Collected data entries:

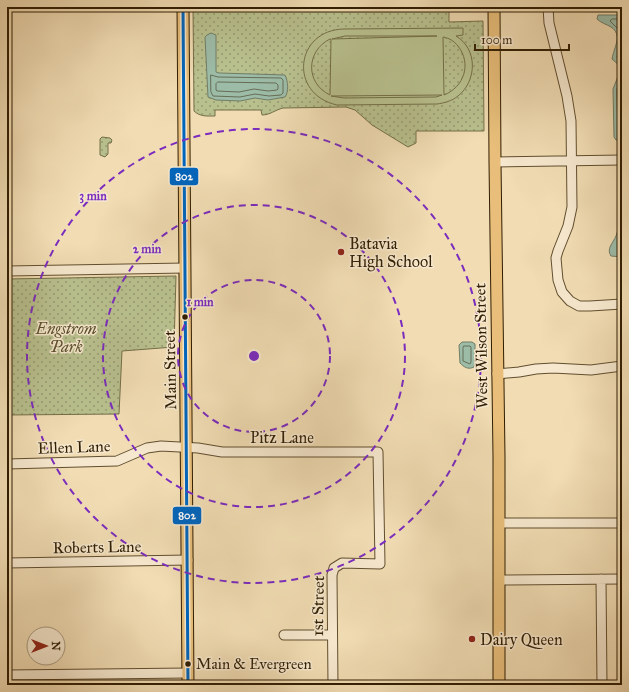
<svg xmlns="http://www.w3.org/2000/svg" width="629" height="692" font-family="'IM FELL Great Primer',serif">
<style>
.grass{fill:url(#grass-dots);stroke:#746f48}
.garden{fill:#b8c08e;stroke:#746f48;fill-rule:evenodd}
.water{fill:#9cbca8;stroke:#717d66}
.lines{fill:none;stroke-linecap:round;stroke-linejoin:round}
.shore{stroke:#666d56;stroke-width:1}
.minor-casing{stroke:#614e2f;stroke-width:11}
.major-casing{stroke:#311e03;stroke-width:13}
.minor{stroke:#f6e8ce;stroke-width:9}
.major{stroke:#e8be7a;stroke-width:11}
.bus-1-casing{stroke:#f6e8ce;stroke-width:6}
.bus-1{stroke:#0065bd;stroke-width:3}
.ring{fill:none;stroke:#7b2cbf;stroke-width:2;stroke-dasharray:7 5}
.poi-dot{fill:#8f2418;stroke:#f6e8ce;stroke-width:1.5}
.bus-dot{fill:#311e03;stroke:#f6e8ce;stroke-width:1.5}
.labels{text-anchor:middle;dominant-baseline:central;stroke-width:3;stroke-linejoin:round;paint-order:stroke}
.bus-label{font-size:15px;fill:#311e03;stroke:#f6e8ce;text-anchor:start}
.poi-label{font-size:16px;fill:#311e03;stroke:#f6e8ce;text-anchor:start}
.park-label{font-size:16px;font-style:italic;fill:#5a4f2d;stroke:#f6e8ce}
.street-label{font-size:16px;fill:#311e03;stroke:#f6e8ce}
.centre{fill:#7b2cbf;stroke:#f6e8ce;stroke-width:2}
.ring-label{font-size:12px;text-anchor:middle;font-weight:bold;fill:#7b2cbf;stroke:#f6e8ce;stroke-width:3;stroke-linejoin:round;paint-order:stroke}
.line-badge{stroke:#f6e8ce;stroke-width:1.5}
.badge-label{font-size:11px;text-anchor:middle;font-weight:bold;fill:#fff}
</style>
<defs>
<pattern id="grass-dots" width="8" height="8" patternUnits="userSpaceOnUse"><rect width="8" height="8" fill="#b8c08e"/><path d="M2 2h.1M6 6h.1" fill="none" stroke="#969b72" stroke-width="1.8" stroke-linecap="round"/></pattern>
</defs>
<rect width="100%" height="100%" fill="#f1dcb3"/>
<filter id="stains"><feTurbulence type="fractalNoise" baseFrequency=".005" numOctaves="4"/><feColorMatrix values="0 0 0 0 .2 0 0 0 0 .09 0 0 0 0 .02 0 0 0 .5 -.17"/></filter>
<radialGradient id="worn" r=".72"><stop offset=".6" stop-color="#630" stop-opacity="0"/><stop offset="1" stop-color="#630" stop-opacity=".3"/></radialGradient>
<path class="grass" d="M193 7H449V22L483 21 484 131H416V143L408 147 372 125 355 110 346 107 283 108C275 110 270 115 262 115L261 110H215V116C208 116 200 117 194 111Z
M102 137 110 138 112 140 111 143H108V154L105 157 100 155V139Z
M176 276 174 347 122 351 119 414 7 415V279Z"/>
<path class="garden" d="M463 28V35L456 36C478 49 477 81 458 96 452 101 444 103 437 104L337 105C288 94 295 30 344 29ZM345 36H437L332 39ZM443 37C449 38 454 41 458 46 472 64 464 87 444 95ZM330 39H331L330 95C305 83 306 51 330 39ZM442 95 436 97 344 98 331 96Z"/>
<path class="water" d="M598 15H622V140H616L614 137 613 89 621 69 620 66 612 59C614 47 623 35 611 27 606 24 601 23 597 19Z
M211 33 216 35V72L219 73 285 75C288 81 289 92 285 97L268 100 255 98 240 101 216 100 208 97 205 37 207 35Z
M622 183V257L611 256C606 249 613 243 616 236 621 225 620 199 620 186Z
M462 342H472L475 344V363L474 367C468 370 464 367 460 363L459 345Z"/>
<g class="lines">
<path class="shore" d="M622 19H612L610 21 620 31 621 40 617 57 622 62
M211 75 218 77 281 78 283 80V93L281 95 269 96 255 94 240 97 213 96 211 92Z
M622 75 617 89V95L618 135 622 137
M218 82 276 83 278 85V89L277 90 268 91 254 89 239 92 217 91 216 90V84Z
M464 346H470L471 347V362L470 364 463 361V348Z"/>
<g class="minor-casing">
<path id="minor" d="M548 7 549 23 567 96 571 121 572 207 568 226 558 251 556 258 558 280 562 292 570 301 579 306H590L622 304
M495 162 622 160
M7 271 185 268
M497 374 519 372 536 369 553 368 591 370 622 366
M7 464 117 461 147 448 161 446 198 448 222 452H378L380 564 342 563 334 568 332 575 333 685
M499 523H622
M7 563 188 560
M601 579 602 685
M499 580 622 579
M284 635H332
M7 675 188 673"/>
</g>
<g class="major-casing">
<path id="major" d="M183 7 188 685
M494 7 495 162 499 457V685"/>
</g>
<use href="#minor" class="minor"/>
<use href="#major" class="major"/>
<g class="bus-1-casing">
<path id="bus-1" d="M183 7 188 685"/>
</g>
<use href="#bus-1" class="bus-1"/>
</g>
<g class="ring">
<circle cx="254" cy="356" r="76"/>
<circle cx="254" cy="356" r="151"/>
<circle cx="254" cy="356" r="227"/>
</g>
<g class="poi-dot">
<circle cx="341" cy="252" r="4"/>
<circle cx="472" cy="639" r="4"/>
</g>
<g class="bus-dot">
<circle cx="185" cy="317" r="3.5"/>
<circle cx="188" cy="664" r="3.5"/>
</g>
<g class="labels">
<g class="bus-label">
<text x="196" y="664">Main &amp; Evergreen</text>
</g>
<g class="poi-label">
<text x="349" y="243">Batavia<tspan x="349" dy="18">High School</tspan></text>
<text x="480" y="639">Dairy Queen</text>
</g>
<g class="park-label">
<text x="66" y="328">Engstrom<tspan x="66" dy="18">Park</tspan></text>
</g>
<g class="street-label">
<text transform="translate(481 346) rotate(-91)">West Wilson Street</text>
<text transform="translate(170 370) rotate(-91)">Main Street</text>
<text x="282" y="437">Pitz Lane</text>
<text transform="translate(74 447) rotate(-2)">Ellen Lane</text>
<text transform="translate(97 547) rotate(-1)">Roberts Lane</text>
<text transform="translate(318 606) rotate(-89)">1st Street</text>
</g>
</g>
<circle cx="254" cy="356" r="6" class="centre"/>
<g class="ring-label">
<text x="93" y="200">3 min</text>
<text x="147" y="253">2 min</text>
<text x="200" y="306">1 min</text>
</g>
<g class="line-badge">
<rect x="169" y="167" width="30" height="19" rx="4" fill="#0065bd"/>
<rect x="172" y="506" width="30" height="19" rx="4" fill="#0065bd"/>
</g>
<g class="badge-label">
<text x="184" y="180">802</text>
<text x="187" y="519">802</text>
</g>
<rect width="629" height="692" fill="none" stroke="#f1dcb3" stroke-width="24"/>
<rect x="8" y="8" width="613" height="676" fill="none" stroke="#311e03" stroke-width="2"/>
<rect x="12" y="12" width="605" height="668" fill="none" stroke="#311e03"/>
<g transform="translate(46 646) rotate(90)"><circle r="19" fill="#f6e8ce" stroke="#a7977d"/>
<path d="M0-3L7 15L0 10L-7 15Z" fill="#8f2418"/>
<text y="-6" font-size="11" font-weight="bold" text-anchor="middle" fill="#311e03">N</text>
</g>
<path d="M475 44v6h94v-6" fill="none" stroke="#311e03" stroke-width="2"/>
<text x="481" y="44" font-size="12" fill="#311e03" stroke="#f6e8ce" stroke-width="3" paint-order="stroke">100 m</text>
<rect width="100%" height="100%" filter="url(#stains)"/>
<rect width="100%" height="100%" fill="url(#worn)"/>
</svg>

**Directions**
In the copy, omit the pictures and reproduce every entry exactly.

**Exercise output**
<svg xmlns="http://www.w3.org/2000/svg" width="629" height="692" font-family="'IM FELL Great Primer',serif">
<style>
.grass{fill:url(#grass-dots);stroke:#746f48}
.garden{fill:#b8c08e;stroke:#746f48;fill-rule:evenodd}
.water{fill:#9cbca8;stroke:#717d66}
.lines{fill:none;stroke-linecap:round;stroke-linejoin:round}
.shore{stroke:#666d56;stroke-width:1}
.minor-casing{stroke:#614e2f;stroke-width:11}
.major-casing{stroke:#311e03;stroke-width:13}
.minor{stroke:#f6e8ce;stroke-width:9}
.major{stroke:#e8be7a;stroke-width:11}
.bus-1-casing{stroke:#f6e8ce;stroke-width:6}
.bus-1{stroke:#0065bd;stroke-width:3}
.ring{fill:none;stroke:#7b2cbf;stroke-width:2;stroke-dasharray:7 5}
.poi-dot{fill:#8f2418;stroke:#f6e8ce;stroke-width:1.5}
.bus-dot{fill:#311e03;stroke:#f6e8ce;stroke-width:1.5}
.labels{text-anchor:middle;dominant-baseline:central;stroke-width:3;stroke-linejoin:round;paint-order:stroke}
.bus-label{font-size:15px;fill:#311e03;stroke:#f6e8ce;text-anchor:start}
.poi-label{font-size:16px;fill:#311e03;stroke:#f6e8ce;text-anchor:start}
.park-label{font-size:16px;font-style:italic;fill:#5a4f2d;stroke:#f6e8ce}
.street-label{font-size:16px;fill:#311e03;stroke:#f6e8ce}
.centre{fill:#7b2cbf;stroke:#f6e8ce;stroke-width:2}
.ring-label{font-size:12px;text-anchor:middle;font-weight:bold;fill:#7b2cbf;stroke:#f6e8ce;stroke-width:3;stroke-linejoin:round;paint-order:stroke}
.line-badge{stroke:#f6e8ce;stroke-width:1.5}
.badge-label{font-size:11px;text-anchor:middle;font-weight:bold;fill:#fff}
</style>
<defs>
<pattern id="grass-dots" width="8" height="8" patternUnits="userSpaceOnUse"><rect width="8" height="8" fill="#b8c08e"/><path d="M2 2h.1M6 6h.1" fill="none" stroke="#969b72" stroke-width="1.8" stroke-linecap="round"/></pattern>
</defs>
<rect width="100%" height="100%" fill="#f1dcb3"/>
<filter id="stains"><feTurbulence type="fractalNoise" baseFrequency=".005" numOctaves="4"/><feColorMatrix values="0 0 0 0 .2 0 0 0 0 .09 0 0 0 0 .02 0 0 0 .5 -.17"/></filter>
<radialGradient id="worn" r=".72"><stop offset=".6" stop-color="#630" stop-opacity="0"/><stop offset="1" stop-color="#630" stop-opacity=".3"/></radialGradient>
<path class="grass" d="M193 7H449V22L483 21 484 131H416V143L408 147 372 125 355 110 346 107 283 108C275 110 270 115 262 115L261 110H215V116C208 116 200 117 194 111Z
M102 137 110 138 112 140 111 143H108V154L105 157 100 155V139Z
M176 276 174 347 122 351 119 414 7 415V279Z"/>
<path class="garden" d="M463 28V35L456 36C478 49 477 81 458 96 452 101 444 103 437 104L337 105C288 94 295 30 344 29ZM345 36H437L332 39ZM443 37C449 38 454 41 458 46 472 64 464 87 444 95ZM330 39H331L330 95C305 83 306 51 330 39ZM442 95 436 97 344 98 331 96Z"/>
<path class="water" d="M598 15H622V140H616L614 137 613 89 621 69 620 66 612 59C614 47 623 35 611 27 606 24 601 23 597 19Z
M211 33 216 35V72L219 73 285 75C288 81 289 92 285 97L268 100 255 98 240 101 216 100 208 97 205 37 207 35Z
M622 183V257L611 256C606 249 613 243 616 236 621 225 620 199 620 186Z
M462 342H472L475 344V363L474 367C468 370 464 367 460 363L459 345Z"/>
<g class="lines">
<path class="shore" d="M622 19H612L610 21 620 31 621 40 617 57 622 62
M211 75 218 77 281 78 283 80V93L281 95 269 96 255 94 240 97 213 96 211 92Z
M622 75 617 89V95L618 135 622 137
M218 82 276 83 278 85V89L277 90 268 91 254 89 239 92 217 91 216 90V84Z
M464 346H470L471 347V362L470 364 463 361V348Z"/>
<g class="minor-casing">
<path id="minor" d="M548 7 549 23 567 96 571 121 572 207 568 226 558 251 556 258 558 280 562 292 570 301 579 306H590L622 304
M495 162 622 160
M7 271 185 268
M497 374 519 372 536 369 553 368 591 370 622 366
M7 464 117 461 147 448 161 446 198 448 222 452H378L380 564 342 563 334 568 332 575 333 685
M499 523H622
M7 563 188 560
M601 579 602 685
M499 580 622 579
M284 635H332
M7 675 188 673"/>
</g>
<g class="major-casing">
<path id="major" d="M183 7 188 685
M494 7 495 162 499 457V685"/>
</g>
<use href="#minor" class="minor"/>
<use href="#major" class="major"/>
<g class="bus-1-casing">
<path id="bus-1" d="M183 7 188 685"/>
</g>
<use href="#bus-1" class="bus-1"/>
</g>
<g class="ring">
<circle cx="254" cy="356" r="76"/>
<circle cx="254" cy="356" r="151"/>
<circle cx="254" cy="356" r="227"/>
</g>
<g class="poi-dot">
<circle cx="341" cy="252" r="4"/>
<circle cx="472" cy="639" r="4"/>
</g>
<g class="bus-dot">
<circle cx="185" cy="317" r="3.5"/>
<circle cx="188" cy="664" r="3.5"/>
</g>
<g class="labels">
<g class="bus-label">
<text x="196" y="664">Main &amp; Evergreen</text>
</g>
<g class="poi-label">
<text x="349" y="243">Batavia<tspan x="349" dy="18">High School</tspan></text>
<text x="480" y="639">Dairy Queen</text>
</g>
<g class="park-label">
<text x="66" y="328">Engstrom<tspan x="66" dy="18">Park</tspan></text>
</g>
<g class="street-label">
<text transform="translate(481 346) rotate(-91)">West Wilson Street</text>
<text transform="translate(170 370) rotate(-91)">Main Street</text>
<text x="282" y="437">Pitz Lane</text>
<text transform="translate(74 447) rotate(-2)">Ellen Lane</text>
<text transform="translate(97 547) rotate(-1)">Roberts Lane</text>
<text transform="translate(318 606) rotate(-89)">1st Street</text>
</g>
</g>
<circle cx="254" cy="356" r="6" class="centre"/>
<g class="ring-label">
<text x="93" y="200">3 min</text>
<text x="147" y="253">2 min</text>
<text x="200" y="306">1 min</text>
</g>
<g class="line-badge">
<rect x="169" y="167" width="30" height="19" rx="4" fill="#0065bd"/>
<rect x="172" y="506" width="30" height="19" rx="4" fill="#0065bd"/>
</g>
<g class="badge-label">
<text x="184" y="180">802</text>
<text x="187" y="519">802</text>
</g>
<rect width="629" height="692" fill="none" stroke="#f1dcb3" stroke-width="24"/>
<rect x="8" y="8" width="613" height="676" fill="none" stroke="#311e03" stroke-width="2"/>
<rect x="12" y="12" width="605" height="668" fill="none" stroke="#311e03"/>
<g transform="translate(46 646) rotate(90)"><circle r="19" fill="#f6e8ce" stroke="#a7977d"/>
<path d="M0-3L7 15L0 10L-7 15Z" fill="#8f2418"/>
<text y="-6" font-size="11" font-weight="bold" text-anchor="middle" fill="#311e03">N</text>
</g>
<path d="M475 44v6h94v-6" fill="none" stroke="#311e03" stroke-width="2"/>
<text x="481" y="44" font-size="12" fill="#311e03" stroke="#f6e8ce" stroke-width="3" paint-order="stroke">100 m</text>
<rect width="100%" height="100%" filter="url(#stains)"/>
<rect width="100%" height="100%" fill="url(#worn)"/>
</svg>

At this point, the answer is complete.